TL;DR: PromptWright is a free web tool that converts prompts between formats, grades their quality, and upgrades them with AI-powered rewrites.
What It Does
Most prompts are written once, pasted into a chat window, and never improved. PromptWright gives you a way to quickly upgrade your prompts - convert them between model-specific formats, get a structured quality assessment, and fix the problems that make outputs unreliable.
Three tools, one workflow:
- Convert - Bi-directional conversion between Markdown (ChatGPT-optimized) and XML (Claude-optimized) formats. Paste a prompt, get the other format instantly. Runs entirely client-side - your prompt never leaves your browser
- Grade - Structural analysis across six dimensions: role clarity, instruction specificity, output constraints, example coverage, variable hygiene, and structural organization. Returns a letter grade (A-F) with specific, actionable findings
- Upgrade - AI-powered rewrite that applies all grading findings: adds missing sections, tightens ambiguous instructions, generates output schemas, and creates few-shot examples. The upgraded prompt is re-graded so you can see the exact improvement
How It Works
At the core is Prompt IR (Intermediate Representation) - a canonical internal format borrowed from compiler design. Instead of converting directly between formats (which requires N×N converters as you add targets), every prompt is first parsed into a structured IR, then rendered to the target format.

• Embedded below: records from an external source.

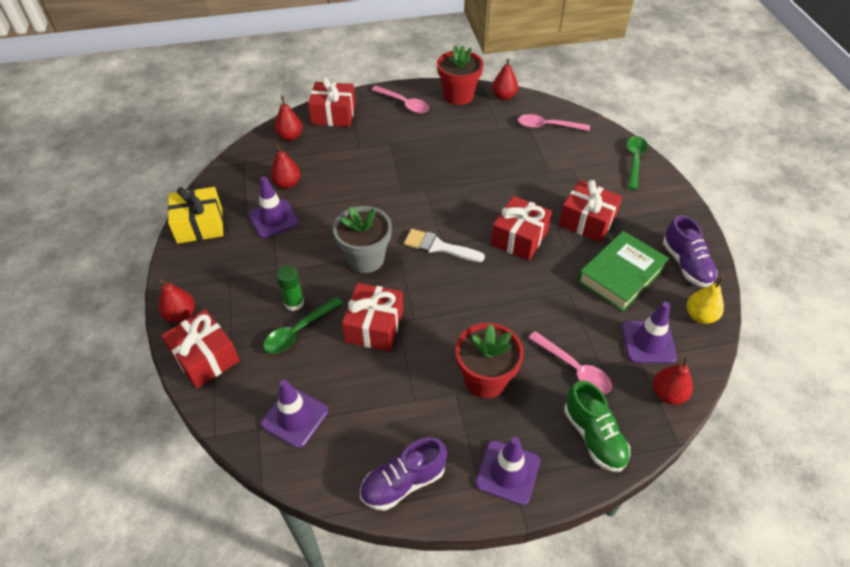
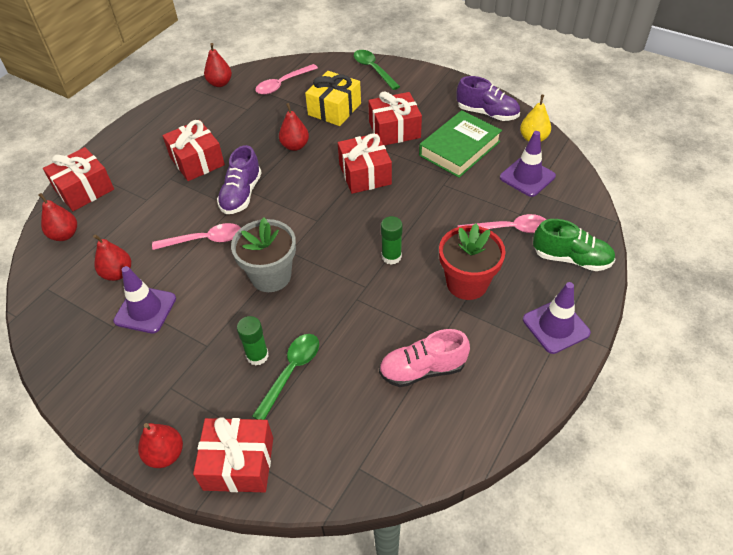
camera: 45 degrees left, 0 degrees up
yellow gift [168,187,223,244] -> yellow gift moved to [305,71,361,126]
purple traffic cone [261,379,328,448] -> none
green spoon [263,297,343,354] -> green spoon turned 150 degrees counterclockwise [252,334,319,420]
red gift [342,283,403,351] -> red gift moved to [163,120,225,181]
purple shoe [360,437,447,511] -> purple shoe moved to [217,145,262,214]
pink spoon [371,86,429,113] -> pink spoon moved to [152,223,241,250]
white brush [404,229,485,262] -> none
red flower pot [437,45,484,105] -> none
green book [577,231,669,312] -> green book turned 45 degrees clockwise [419,110,502,178]
red pear [653,356,693,405] -> red pear moved to [279,103,309,151]
none -> pink shoe [379,329,470,387]
none -> green glue stick [381,216,403,265]

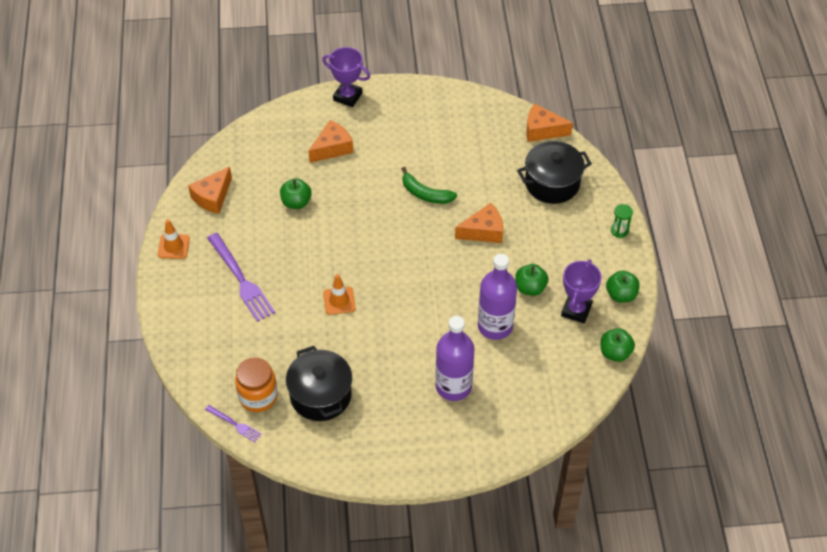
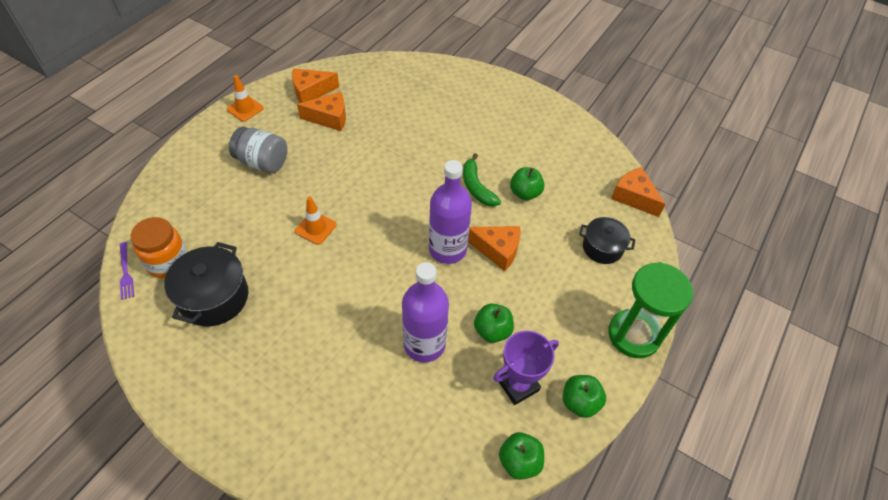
camera: 35 degrees right, 0 degrees up
purple fork [207,233,275,322] -> grey jar [229,127,287,173]
green apple [280,178,312,209] -> green apple moved to [510,167,544,200]
orange cheese [308,120,353,163] -> orange cheese moved to [297,92,346,131]
purple trophy [322,47,371,107] -> none
purple bottle [435,316,475,401] -> purple bottle moved to [429,160,472,264]
black pot [517,141,592,204] -> black pot [579,217,636,264], size x0.65
green hourglass [611,204,633,238] -> green hourglass [608,262,693,358], size x2.36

The IR decomposes any prompt into typed sections - system role, instructions, context, examples, constraints, input variables, and output contracts. This structure is what makes format-agnostic grading possible: the grader scores the IR, not the raw text, so the same prompt gets the same grade regardless of whether it was written in Markdown or XML.
Conversion uses AST-based parsing (remark/mdast for Markdown, fast-xml-parser for XML) with semantic heading classification. A heading like ”## System” or ”## Role” maps to the system section type. Unknown headings are preserved as generic sections - no data loss, even on ambiguous input.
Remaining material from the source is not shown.